Einen solch starken Auftritt würde es in diesem Jahr im Mühlviertel nicht geben, das war von Beginn an klar, denn eine gewisse Eingewöhnungsphase an ein anderes Auto muss man jedem Fahrer zugestehen. Und der von Abst gemietete Mitsubishi Lancer Evo VII war noch ziemliches Neuland.

Doch Ernst Haneder und Beifahrerin Daniela Weissengruber waren „bei der Musik“, was ein nicht zu unterschätzendes Potential für die kommenden Rallyes verspricht. Als echter Mühlviertel-Routinier und Local Hero hatte der Bäckermeister jedoch enorme Zuverlässigkeit bewiesen, indem er an beiden Tagen angekommen war. Ein enormer Qualitätsbeweis, wurden doch unzählige Teilnehmer, gleich welcher Klasse, von den verheerenden Tücken des in unregelmäßigem Abstand auftretenden Glatteises auf das Übelste überrascht. Auch bei denen, die nach einem Abgang weiterfahren konnten, zeugte so manche fehlende Stoßstange oder noch mehr von den außergewöhnlich hohen Anforderungen an die Zuverlässigkeit des Fahrers. Die Zuverlässigkeit der Technik ist dann noch ein eigenes Kapitel.

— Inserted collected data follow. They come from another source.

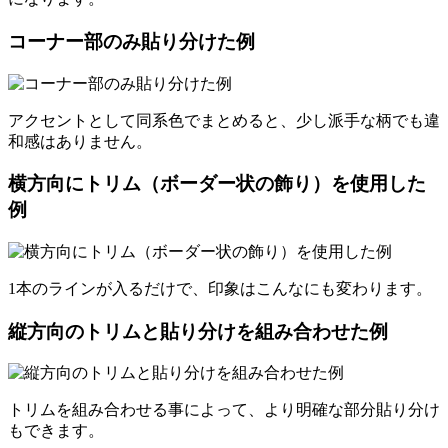
コーナー部のみ貼り分けた例
アクセントとして同系色でまとめると、少し派手な柄でも違
和感はありません。
横方向にトリム（ボーダー状の飾り）を使用した
例
1本のラインが入るだけで、印象はこんなにも変わります。
縦方向のトリムと貼り分けを組み合わせた例
トリムを組み合わせる事によって、より明確な部分貼り分け
もできます。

Bei Ernst Haneder waren sowohl die Besatzung als auch das Fahrzeug zuverlässig, der Mitsubishi gilt in allen verwendeten Evolutionsstufen als Muster an qualitativer Verarbeitung. Auf dieses Auto ist so gut wie immer Verlass.

Das Resümee der Rallye aus sportlicher Sicht ist durchaus zufrieden stellend: Der erste Tag, hinsichtlich Meisterschaftswertung ebenfalls wichtig, endete auf Platz 6 in der Gruppe hinter den unbestrittenen Stars Hermann Gassner, Willi Stengg, Kris Rosenberger, Jan Kopecky und Martin Zellhofer. Durch die Ausfälle von Rosenberger und Stengg, aber auch durch konstanten Speed, konnte dieses Ergebnis am zweiten Tag auf Platz 4 gesteigert werden. Dadurch ergibt sich schon jetzt eine gute Ausgangsbasis für den weiteren Verlauf der Meisterschaft: Ernst Haneder befindet sich derzeit auf dem vierten Platz.

Natürlich blieb auch das Team Haneder/Weissengruber nicht ganz von Schwierigkeiten verschont. Aber bis auf Kleinigkeiten wie zwei Reifenschäden hielten sich die Zwischenfälle erfreulich in Grenzen – ein guter Start in die Saison 2005!